Data for this exercise: Begin
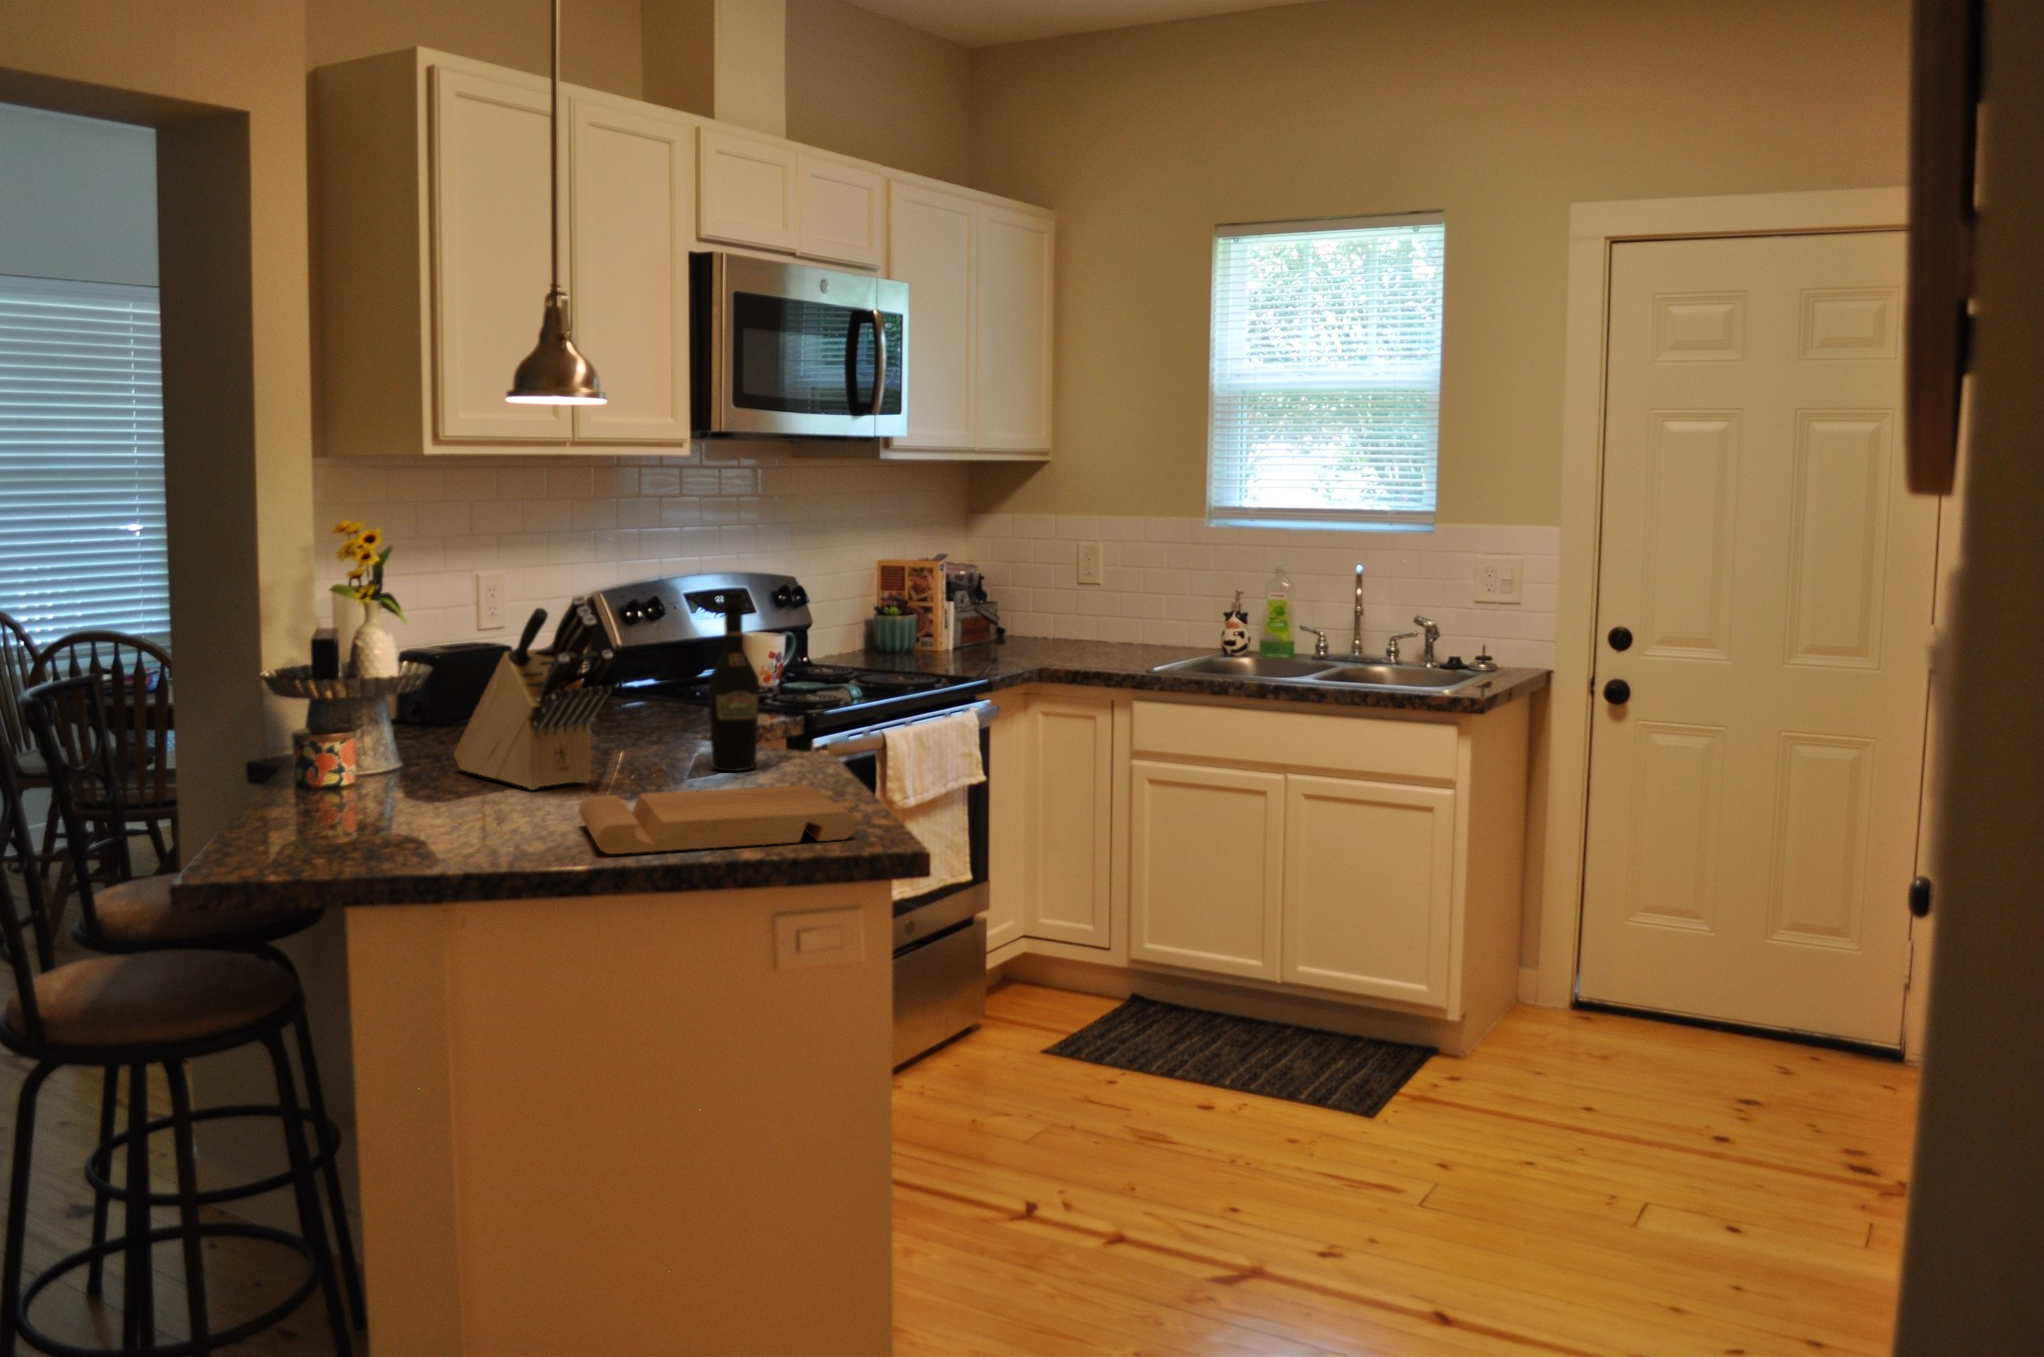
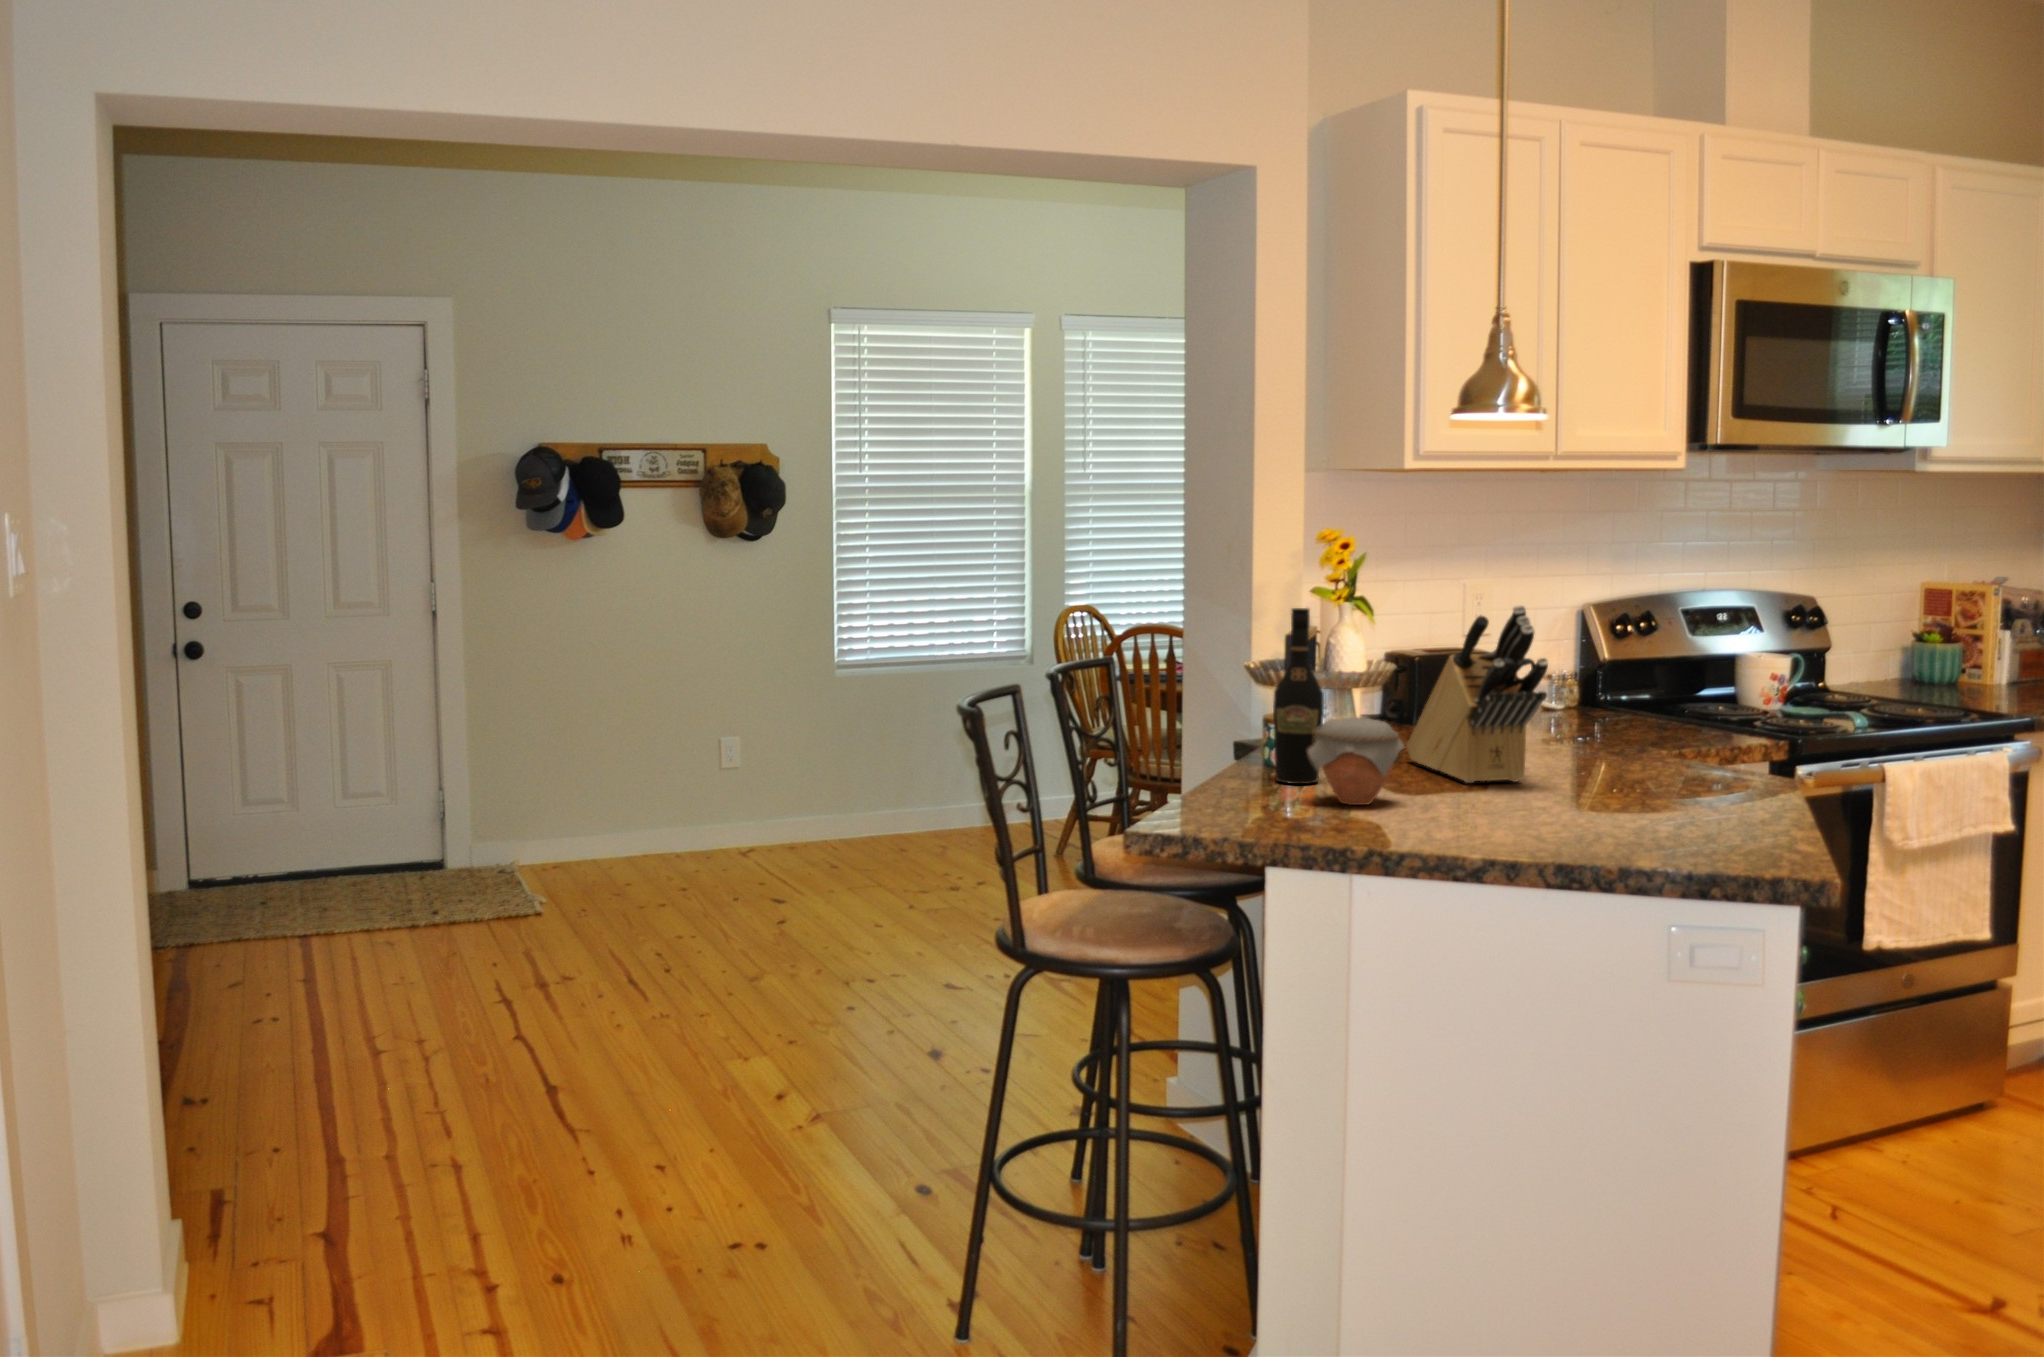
wine bottle: present [708,592,759,771] -> present [1273,608,1324,784]
jar: none [361,729,474,830] -> present [1308,717,1405,805]
cutting board: present [579,785,856,854] -> none [1496,791,1763,856]

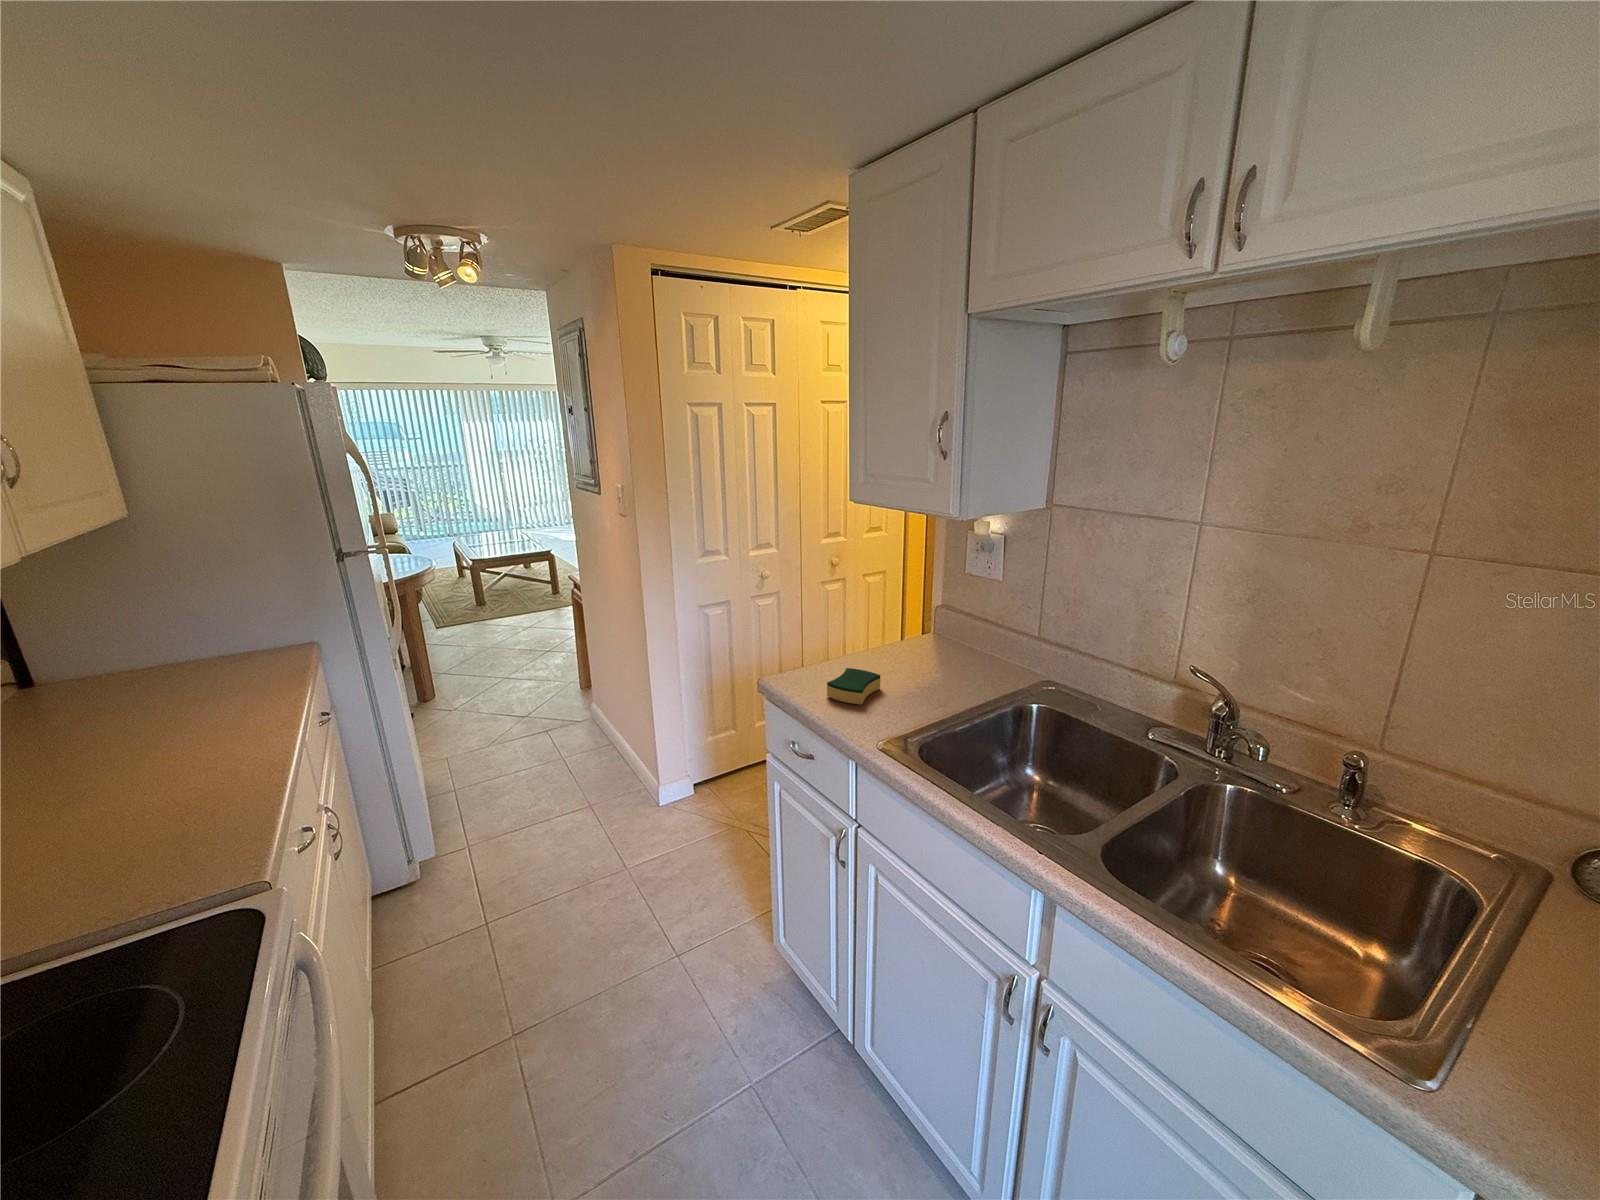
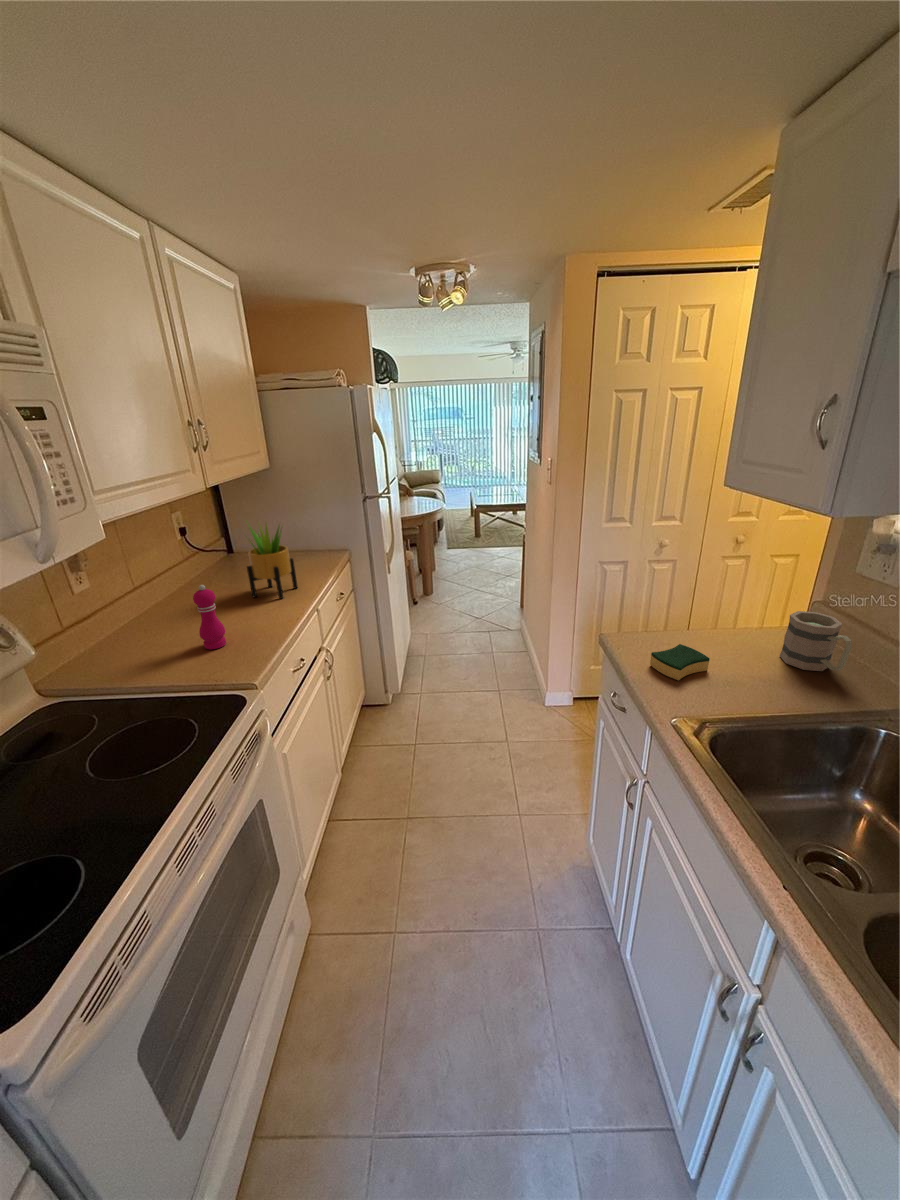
potted plant: none [102,596,243,751] -> present [247,523,298,599]
mug: none [928,612,985,668] -> present [780,611,852,671]
pepper mill: none [38,738,131,865] -> present [193,585,226,649]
Data for this exercise: End
» Instructions for the task
If a line of the entries above holds the word "none", count it; report only how many such lines there are.

» Output of the exercise
5